Like Mr Baxter's… the boy was high up in the social hierarchy, but used the resulting power to push people around. In his writing, however, he usually showed a lot of understanding for the disadvantaged protagonists, who have to fight their lot in life. 
It only took a parent-teacher night for Lancer to connect the dots and has since been working on a way to help with Mr Baxter's troubled home life. 
At last the boy had confided in him somewhat. So hopefully they would soon make progress and arrange for a relative to take in the boy while his father took therapy and went to AA meetings. 
Things were still in the draft phase, but Lancer was confident that by the end of the school year, Mr Baxter would be able to see a safer environment for himself. 
But that was one of the more straightforward cases, even if it was sensitive and worrying. 
This year he had another troubled child in his class, and the problem was… Lancer knew something was wrong. But for Orwell's sake, he couldn't figure out what it was. 
Danny Fenton was a complex puzzle. The signs pointed in all sorts of directions. 
Some said "parental abuse" but then they said the kid was obviously well loved… even when the parents showed a concerning mix of neglect thanks to their workaholism and helicopter vigilance. 
He was jumpy some days and lethargic the next, he would sleep in class or not show up at all. 
His work ethic was all over the place as well. He obviously cared about his grades and his school work. Lancer could tell whenever he did turn something in. 
Young Fenton also cared a lot about justice in his essays. He often pointed out the flaws and pressures society put on the characters of their fictional worlds. It somewhat extended to reality as well and Danny would call out his bullies on their behavior, almost self-sacrificially when it came to protecting his peers, but then, paradoxically he would run at the slightest sign of Amity Park typical troublesome ghosts as if even his friends' safety meant nothing to him.
Even if not by his parents, abuse was still high on the list of his theories of what made Danny so offset. Maybe more than what he’d get from bullies too, since those somehow didn't actually faze Fenton, as if he was used to much worse… and wasn't that a scary thought. 
A small kid like Danny, in a small town like Amity Park couldn't be in a gang. This sounded like denial even to his own ears, since that might actually explain some things, but he also just knew that it wasn't that. 
There were several signs missing for that scenario, and overall Daniel's personality and sense of justice wouldn't allow it. 

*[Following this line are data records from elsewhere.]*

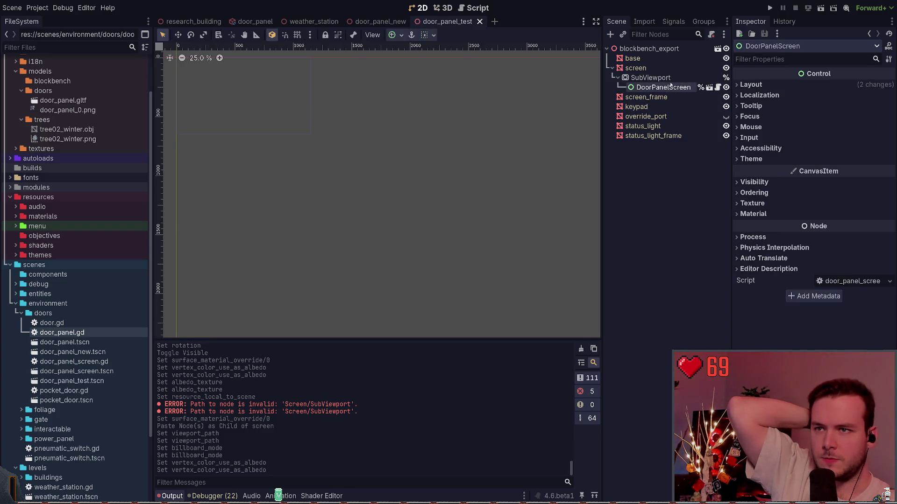
click(650, 78)
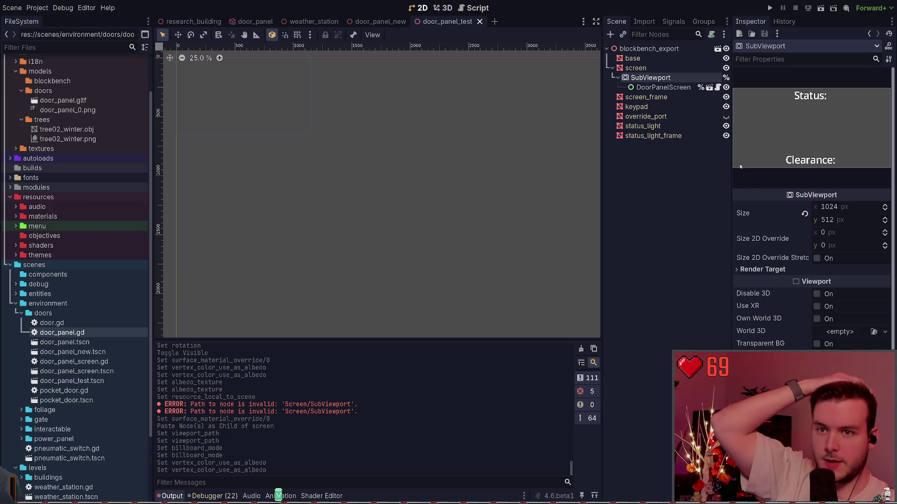
key(Up)
scroll(787, 183, up, 3)
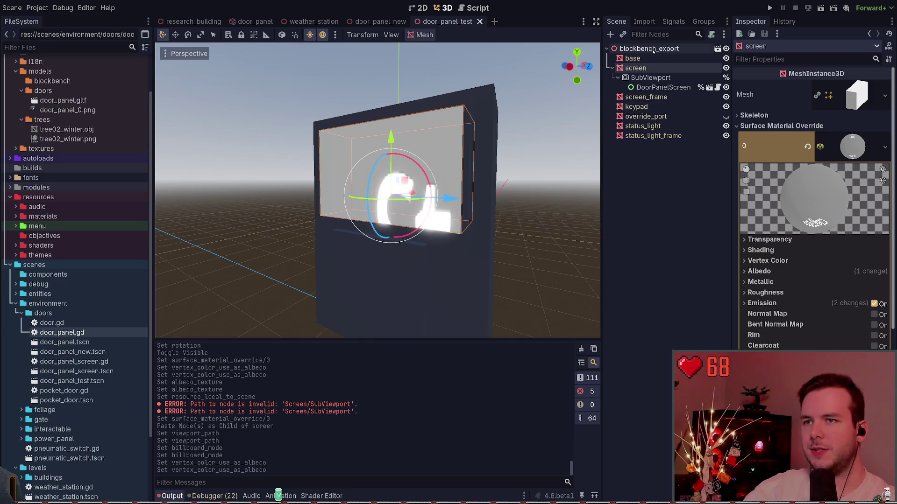
click(682, 152)
click(640, 68)
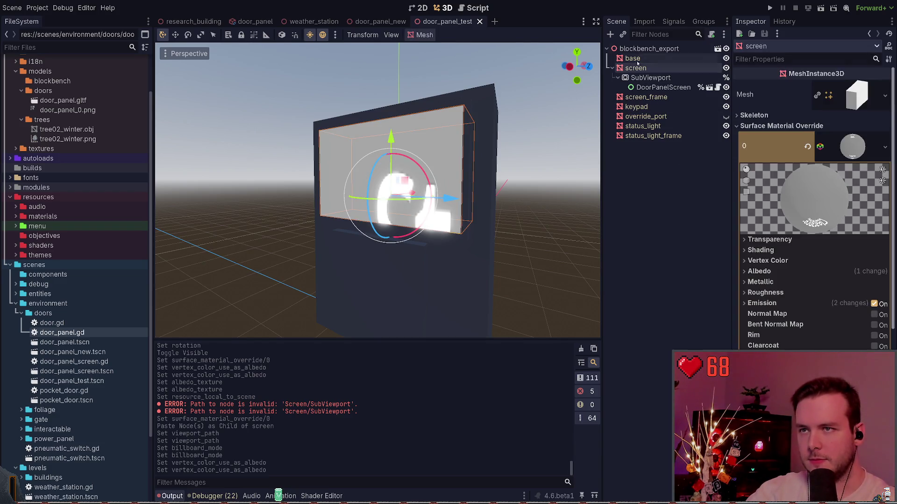
Cancel adding a mesh child to blockbench_export and select the screen node instead
click(654, 49)
key(ctrl+a)
text(mesh)
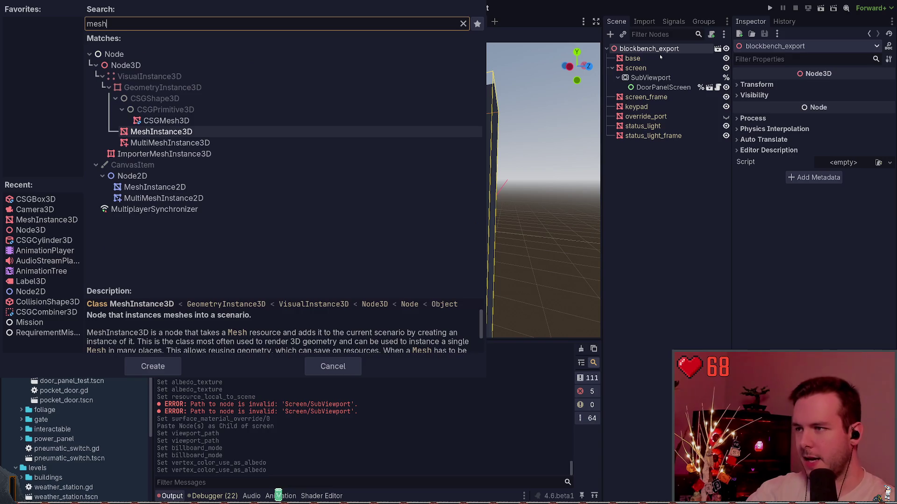
key(Escape)
click(652, 68)
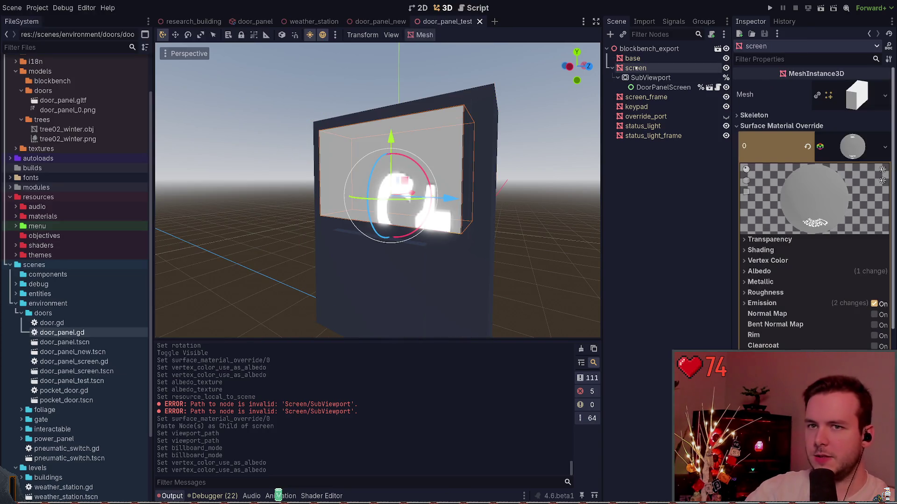
Undo the viewport path, pasted SubViewport, albedo texture and surface material override changes on screen
key(ctrl+z)
key(ctrl+z)
key(ctrl+z)
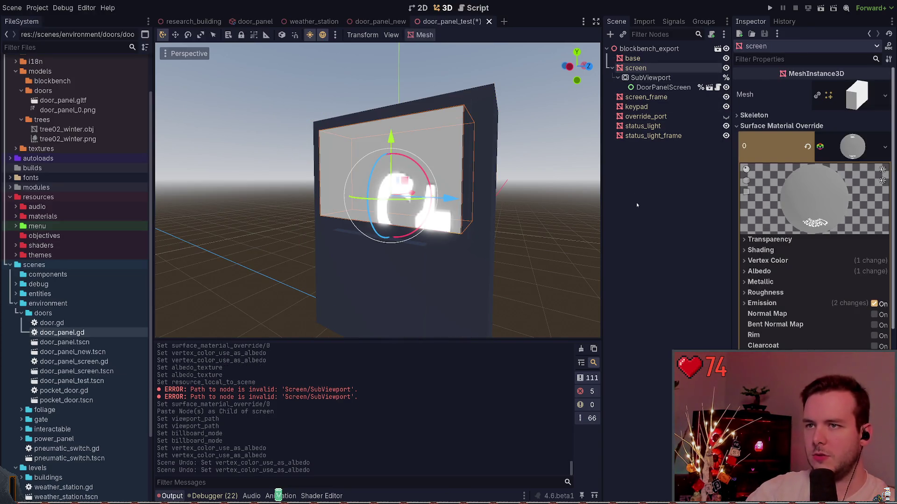
key(ctrl+z)
key(ctrl+z)
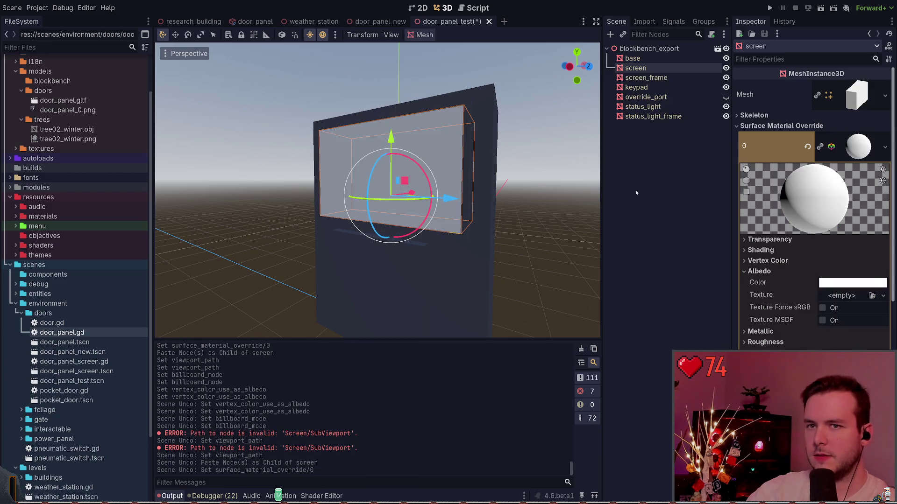
key(ctrl+z)
key(ctrl+z)
key(ctrl+z)
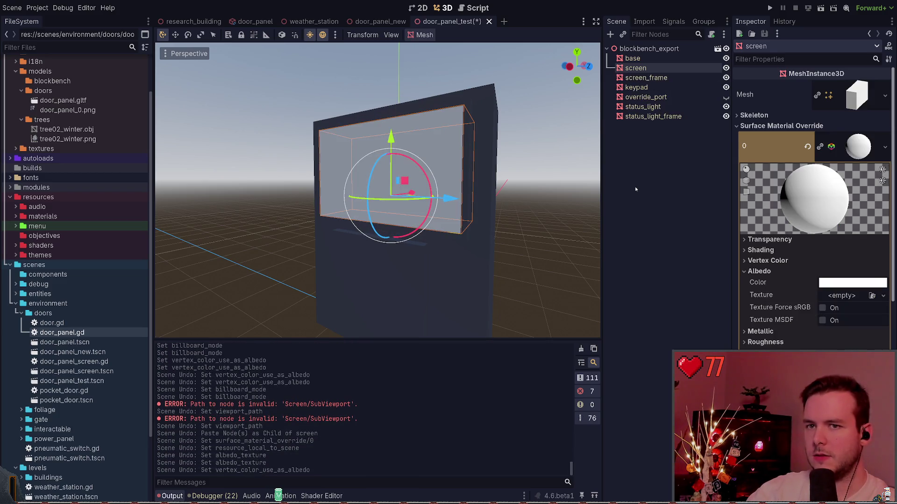
key(ctrl+z)
key(ctrl+z)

Much more likely would be that the kid was actively looking for fights by butting into bad people's business. Maybe vigilantism of sorts. 
But again, Amity Park just wasn't that big of a town to make this theory make sense. 
William put down the pen and rubbed his face exhaustedly. 
He had already visited the Fenton home, had spoken with Jasmine and even attempted to get something out of Danny directly. But nothing had led anywhere so far. 
And tonight wouldn't get him anywhere else either. 
With a sigh he decided to take a break and go for a walk. It was almost dark and the air should be refreshingly crisp. 
After another spine popping stretch he got up and made a detour to the kitchen. He might as well take out the trash. 
The building was quiet when he left his apartment. Only some sounds of TVs or Radios filtered through the closed doors of his fellow tenants. 
The air outside was fresh bordering on cold and if he hadn't brought the trash with him he might have reconsidered stepping out of his home. 
So he hunched his shoulders a bit as he made his way around the building, bracing against some breeze that cut through his shirt and made him shiver. 
The bag was thrown away quickly and he was already turning around when he heard something. 
A groan. Of pain. Lancer turned back towards the alley and squinted into the shadows while reaching for his phone in case he was about to be mugged or attacked by a ghost.
Once he had it ready to call the emergency line, he held his breath and listened. 
Had he imagined it? He wasn't sure. The dark always spurred on his paranoia.
But after a moment he heard another muffled gasp. Something was there. 
"Hello? Do you need help?" he called carefully into the dark as his heart picked up pace. 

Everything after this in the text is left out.